Ekonomik açıdan sürdürülebilirlik yeşil yatırımları, döngüsel ekonomi, ar-ge gibi kavramları beraberinde getiriyor. Sosyal anlamda sürdürülebilirlik ise fırsat eşitliği, eğitim, sağlık, toplumsal cinsiyet eşitliği gibi mutlaka belli bir standarda ulaşması gereken konularla birlikte geliyor.
Tüm bunların beraberinde anlıyoruz ki sürdürülebilirlik adına kat edilmesi gereken çok yolumuz var ve anlamlı bir etki yaratmak için daha çok çabalamamız gerekiyor. Her geçen gün bir kayıp aslında ve gezegenimiz bizim harekete geçmemizi beklemiyor.
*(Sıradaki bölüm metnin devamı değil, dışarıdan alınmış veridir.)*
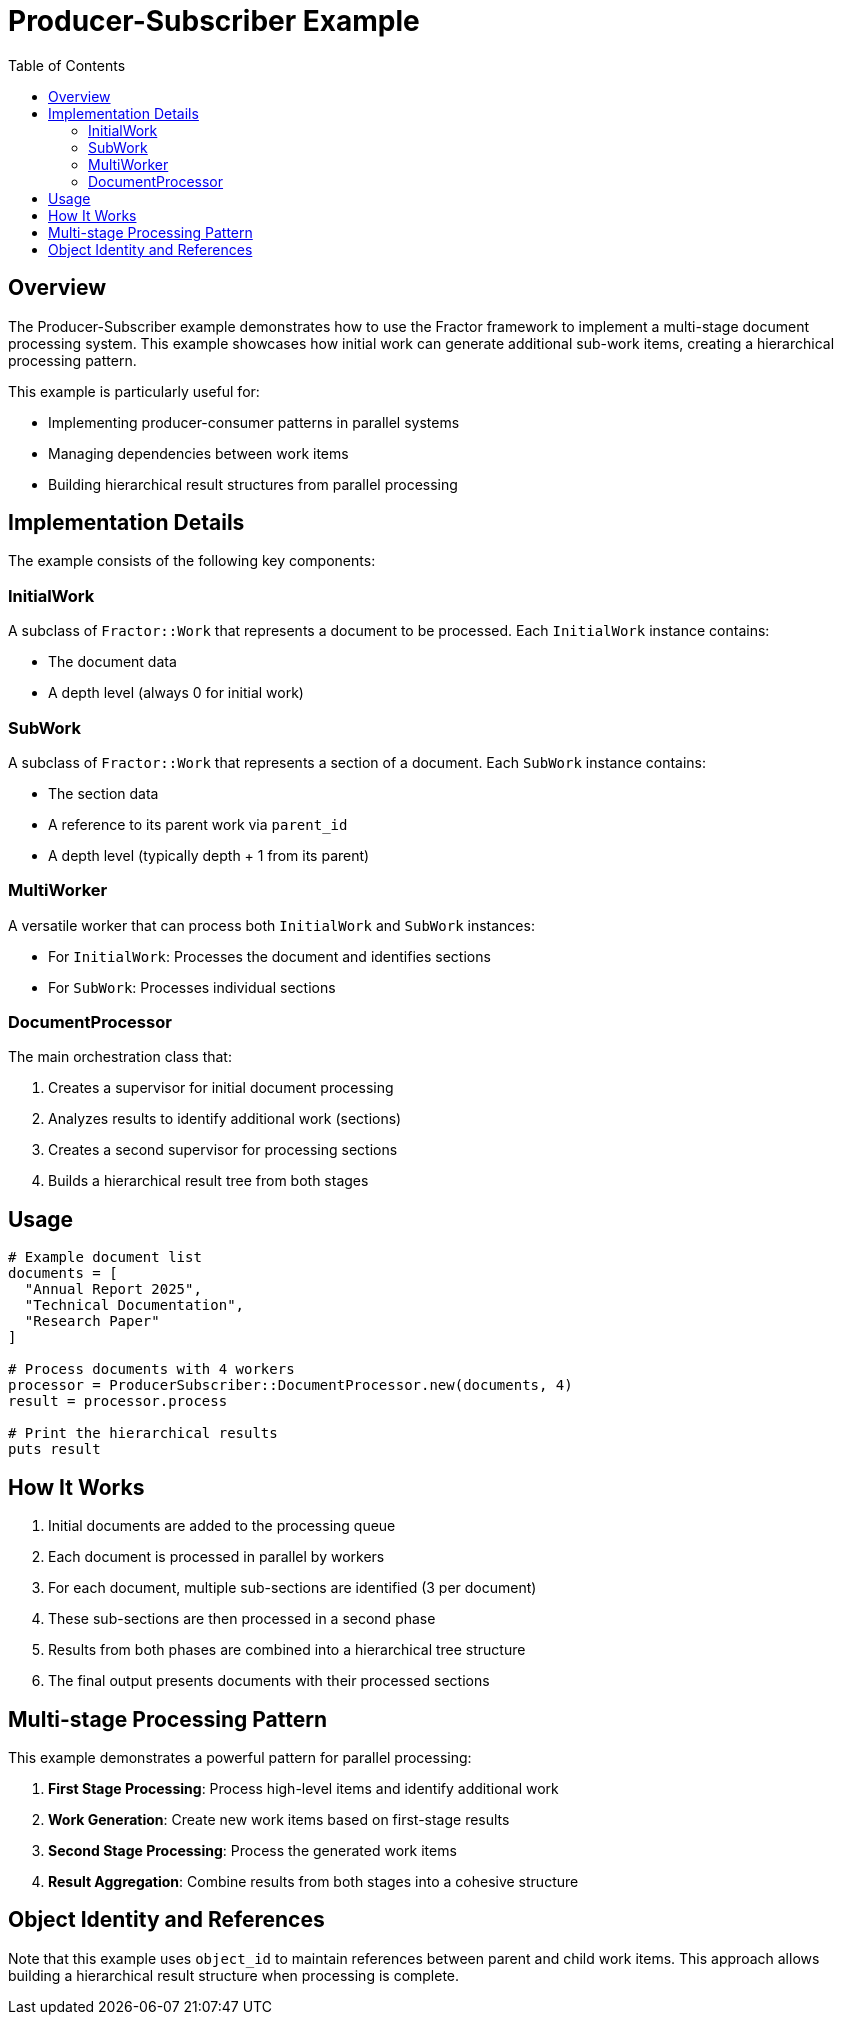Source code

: = Producer-Subscriber Example
:toc: macro
:toc-title: Table of Contents
:toclevels: 3

toc::[]

== Overview

The Producer-Subscriber example demonstrates how to use the Fractor framework to implement a multi-stage document processing system. This example showcases how initial work can generate additional sub-work items, creating a hierarchical processing pattern.

This example is particularly useful for:

* Implementing producer-consumer patterns in parallel systems
* Managing dependencies between work items
* Building hierarchical result structures from parallel processing

== Implementation Details

The example consists of the following key components:

=== InitialWork

A subclass of `Fractor::Work` that represents a document to be processed. Each `InitialWork` instance contains:

* The document data
* A depth level (always 0 for initial work)

=== SubWork

A subclass of `Fractor::Work` that represents a section of a document. Each `SubWork` instance contains:

* The section data
* A reference to its parent work via `parent_id`
* A depth level (typically depth + 1 from its parent)

=== MultiWorker

A versatile worker that can process both `InitialWork` and `SubWork` instances:

* For `InitialWork`: Processes the document and identifies sections
* For `SubWork`: Processes individual sections

=== DocumentProcessor

The main orchestration class that:

1. Creates a supervisor for initial document processing
2. Analyzes results to identify additional work (sections)
3. Creates a second supervisor for processing sections
4. Builds a hierarchical result tree from both stages

== Usage

[source,ruby]
----
# Example document list
documents = [
  "Annual Report 2025",
  "Technical Documentation",
  "Research Paper"
]

# Process documents with 4 workers
processor = ProducerSubscriber::DocumentProcessor.new(documents, 4)
result = processor.process

# Print the hierarchical results
puts result
----

== How It Works

1. Initial documents are added to the processing queue
2. Each document is processed in parallel by workers
3. For each document, multiple sub-sections are identified (3 per document)
4. These sub-sections are then processed in a second phase
5. Results from both phases are combined into a hierarchical tree structure
6. The final output presents documents with their processed sections

== Multi-stage Processing Pattern

This example demonstrates a powerful pattern for parallel processing:

1. *First Stage Processing*: Process high-level items and identify additional work
2. *Work Generation*: Create new work items based on first-stage results
3. *Second Stage Processing*: Process the generated work items
4. *Result Aggregation*: Combine results from both stages into a cohesive structure

== Object Identity and References

Note that this example uses `object_id` to maintain references between parent and child work items. This approach allows building a hierarchical result structure when processing is complete.
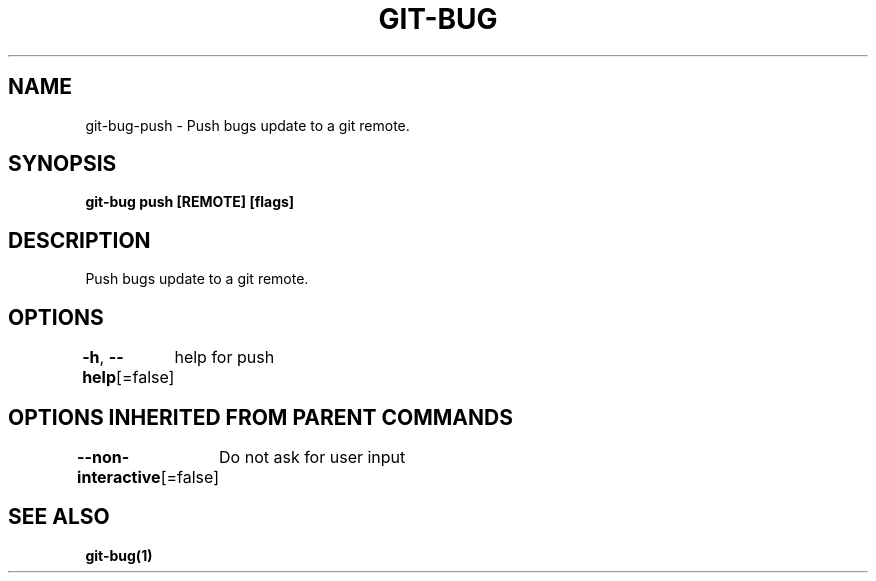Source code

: .nh
.TH "GIT\-BUG" "1" "Apr 2019" "Generated from git\-bug's source code" ""

.SH NAME
.PP
git\-bug\-push \- Push bugs update to a git remote.


.SH SYNOPSIS
.PP
\fBgit\-bug push [REMOTE] [flags]\fP


.SH DESCRIPTION
.PP
Push bugs update to a git remote.


.SH OPTIONS
.PP
\fB\-h\fP, \fB\-\-help\fP[=false]
	help for push


.SH OPTIONS INHERITED FROM PARENT COMMANDS
.PP
\fB\-\-non\-interactive\fP[=false]
	Do not ask for user input


.SH SEE ALSO
.PP
\fBgit\-bug(1)\fP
Geri sayım çoktan başladı. Dünyaya verdiğimiz zarar artık gözle görünür bir hal aldı. Yaşadığımız iklim, su krizi, sosyal adaletsizlik, kuraklık, açlık, susuzluk… gibi büyük krizlerin en temel sebebi insan kaynaklı faaliyetler. Eğer yaşam tarzımı sürdürülebilir alışkanlıklarla değiştirmez ve sürdürülebilir iş yapış şekillerini benimsemezsek; küresel sıcaklık önümüzdeki 20 yıl içerisinde kritik eşik olan 1.5 dereceyi aşacak. Bu durum da sadece gelecek nesillerin yaşam standardının değil tüm insanlığın risk altında olduğu anlamına geliyor.
Geleceğe iyi bakmak için dünyamıza iyi bakmak, ‘yeşil’ alışkanlıkları benimsemek, sosyal ve ekonomik yaşamda sürdürülebilirlikte inat etmek gerekiyor.
Yeri gelmişken herkes için daha iyi bir gezegen arzu ederken bazı temel prensipleri sıralayalım:
- Yalnızca gerektiği kadar satın al ve tüket.
- Tüketirken diğer canlıların ihtiyaçlarını da hesaba kat.
- Enerjiyi verimli kullan ve yenilenebilir enerji kaynaklarını tercih et.
- Geri dönüşüme katılabilen ürünleri kullan.
- Eylemlerinin sonuçlarını hesaba katarak ilerle.
- Atık üretimini sıfırla veya atıkları farklı bir fayda üretmek için kullan.
Ben tek başıma ne yapabilirim demeyin! Unutmayın ki biz elele verdiğimizde her şeyi başarabiliriz.
Neden gezegenimizi ve hayatlarımızı kurtarmayalım?